Blair RJ, Peschardt KS, Budhani S, Mitchell DG, Pine DS. (2006). The development of psychopathy. J Child Psychol Psychiatry 47:262-76.

Hunter EC, Sierra M, David AS. (2004). The epidemiology of depersonalisation and derealisation. A systematic review. Soc Psychiatry Psychiatr Epidemiol 39:9-18.

Kiehl KA. (2006). A cognitive neuroscience perspective on psychopathy: evidence for paralimbic system dysfunction. Psychiatry Res 142(2-3):107-28.

Langdon R, Coltheart M, Ward PB. (2006). Empathetic perspective-taking is impaired in schizophrenia: evidence from a study of emotion attribution and theory of mind. Cognit Neuropsychiatry 11:133-55.

Larsson H, Andershed H, Lichtenstein P. (2006). A genetic factor explains most of the variation in the psychopathic personality. J Abnorm Psychol 115:221-30.

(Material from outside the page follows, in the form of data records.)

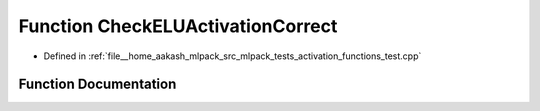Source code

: .. _exhale_function_activation__functions__test_8cpp_1a76b30b56fa7eb322aff1d669f11c75d6:

Function CheckELUActivationCorrect
==================================

- Defined in :ref:`file__home_aakash_mlpack_src_mlpack_tests_activation_functions_test.cpp`


Function Documentation
----------------------


.. doxygenfunction:: CheckELUActivationCorrect(const arma::colvec, const arma::colvec)

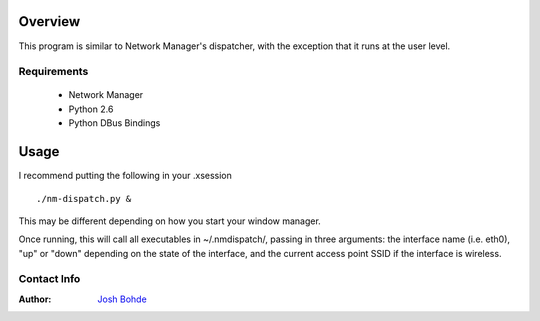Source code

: Overview 
---------
This program is similar to Network Manager's dispatcher, with the exception that it runs at the user level.

Requirements
____________
 - Network Manager
 - Python 2.6
 - Python DBus Bindings 

Usage
-----
I recommend putting the following in your .xsession

::

  ./nm-dispatch.py &

This may be different depending on how you start your window manager. 

Once running, this will call all executables in ~/.nmdispatch/, passing in three arguments: the interface name (i.e. eth0), "up" or "down" depending on the state of the interface, and the current access point SSID if the interface is wireless.

Contact Info
____________
:Author: 
    `Josh Bohde <josh.bohde@gmail.com>`_

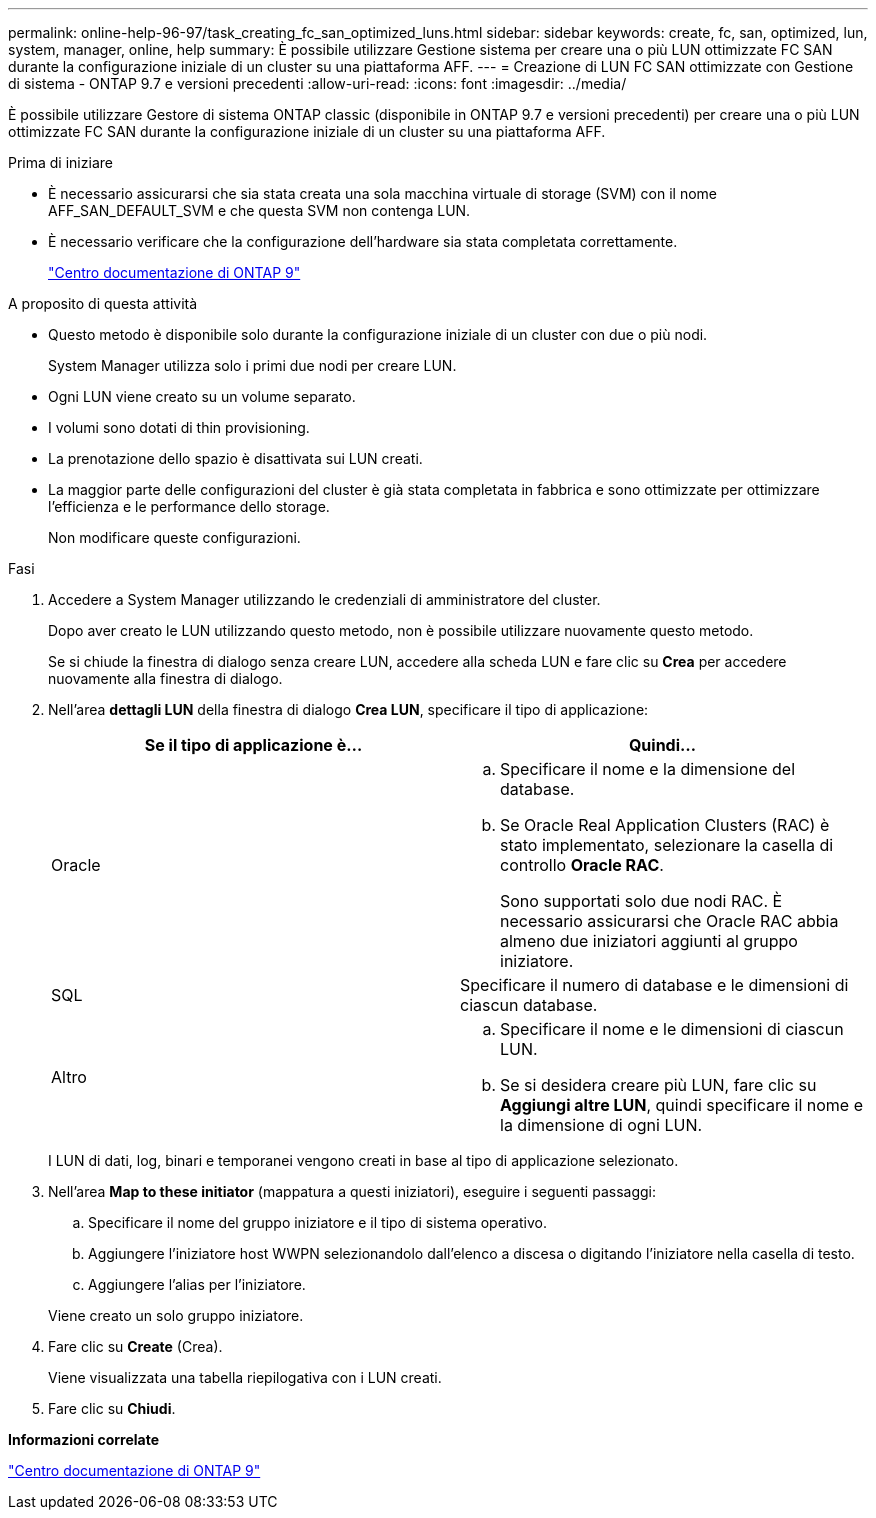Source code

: ---
permalink: online-help-96-97/task_creating_fc_san_optimized_luns.html 
sidebar: sidebar 
keywords: create, fc, san, optimized, lun, system, manager, online, help 
summary: È possibile utilizzare Gestione sistema per creare una o più LUN ottimizzate FC SAN durante la configurazione iniziale di un cluster su una piattaforma AFF. 
---
= Creazione di LUN FC SAN ottimizzate con Gestione di sistema - ONTAP 9.7 e versioni precedenti
:allow-uri-read: 
:icons: font
:imagesdir: ../media/


[role="lead"]
È possibile utilizzare Gestore di sistema ONTAP classic (disponibile in ONTAP 9.7 e versioni precedenti) per creare una o più LUN ottimizzate FC SAN durante la configurazione iniziale di un cluster su una piattaforma AFF.

.Prima di iniziare
* È necessario assicurarsi che sia stata creata una sola macchina virtuale di storage (SVM) con il nome AFF_SAN_DEFAULT_SVM e che questa SVM non contenga LUN.
* È necessario verificare che la configurazione dell'hardware sia stata completata correttamente.
+
https://docs.netapp.com/ontap-9/index.jsp["Centro documentazione di ONTAP 9"]



.A proposito di questa attività
* Questo metodo è disponibile solo durante la configurazione iniziale di un cluster con due o più nodi.
+
System Manager utilizza solo i primi due nodi per creare LUN.

* Ogni LUN viene creato su un volume separato.
* I volumi sono dotati di thin provisioning.
* La prenotazione dello spazio è disattivata sui LUN creati.
* La maggior parte delle configurazioni del cluster è già stata completata in fabbrica e sono ottimizzate per ottimizzare l'efficienza e le performance dello storage.
+
Non modificare queste configurazioni.



.Fasi
. Accedere a System Manager utilizzando le credenziali di amministratore del cluster.
+
Dopo aver creato le LUN utilizzando questo metodo, non è possibile utilizzare nuovamente questo metodo.

+
Se si chiude la finestra di dialogo senza creare LUN, accedere alla scheda LUN e fare clic su *Crea* per accedere nuovamente alla finestra di dialogo.

. Nell'area *dettagli LUN* della finestra di dialogo *Crea LUN*, specificare il tipo di applicazione:
+
|===
| Se il tipo di applicazione è... | Quindi... 


 a| 
Oracle
 a| 
.. Specificare il nome e la dimensione del database.
.. Se Oracle Real Application Clusters (RAC) è stato implementato, selezionare la casella di controllo *Oracle RAC*.
+
Sono supportati solo due nodi RAC. È necessario assicurarsi che Oracle RAC abbia almeno due iniziatori aggiunti al gruppo iniziatore.





 a| 
SQL
 a| 
Specificare il numero di database e le dimensioni di ciascun database.



 a| 
Altro
 a| 
.. Specificare il nome e le dimensioni di ciascun LUN.
.. Se si desidera creare più LUN, fare clic su *Aggiungi altre LUN*, quindi specificare il nome e la dimensione di ogni LUN.


|===
+
I LUN di dati, log, binari e temporanei vengono creati in base al tipo di applicazione selezionato.

. Nell'area *Map to these initiator* (mappatura a questi iniziatori), eseguire i seguenti passaggi:
+
.. Specificare il nome del gruppo iniziatore e il tipo di sistema operativo.
.. Aggiungere l'iniziatore host WWPN selezionandolo dall'elenco a discesa o digitando l'iniziatore nella casella di testo.
.. Aggiungere l'alias per l'iniziatore.


+
Viene creato un solo gruppo iniziatore.

. Fare clic su *Create* (Crea).
+
Viene visualizzata una tabella riepilogativa con i LUN creati.

. Fare clic su *Chiudi*.


*Informazioni correlate*

https://docs.netapp.com/ontap-9/index.jsp["Centro documentazione di ONTAP 9"]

Sommer M, Hajak G, Dohnel K, Schwerdtner J, Meinhardt J, Muller JL. (2006). Chapter 25 Integration of emotion and cognition in patients with psychopathy. Prog Brain Res 156C:457-466.

Wheelwright S, Baron-Cohen S, Goldenfeld N, Delaney J, Fine D, Smith R, Weil L, Wakabayashi A. (2006) Predicting Autism Spectrum Quotient (AQ) from the Systemizing Quotient-Revised (SQ-R) and Empathy Quotient (EQ). Brain Res 1079:47-56.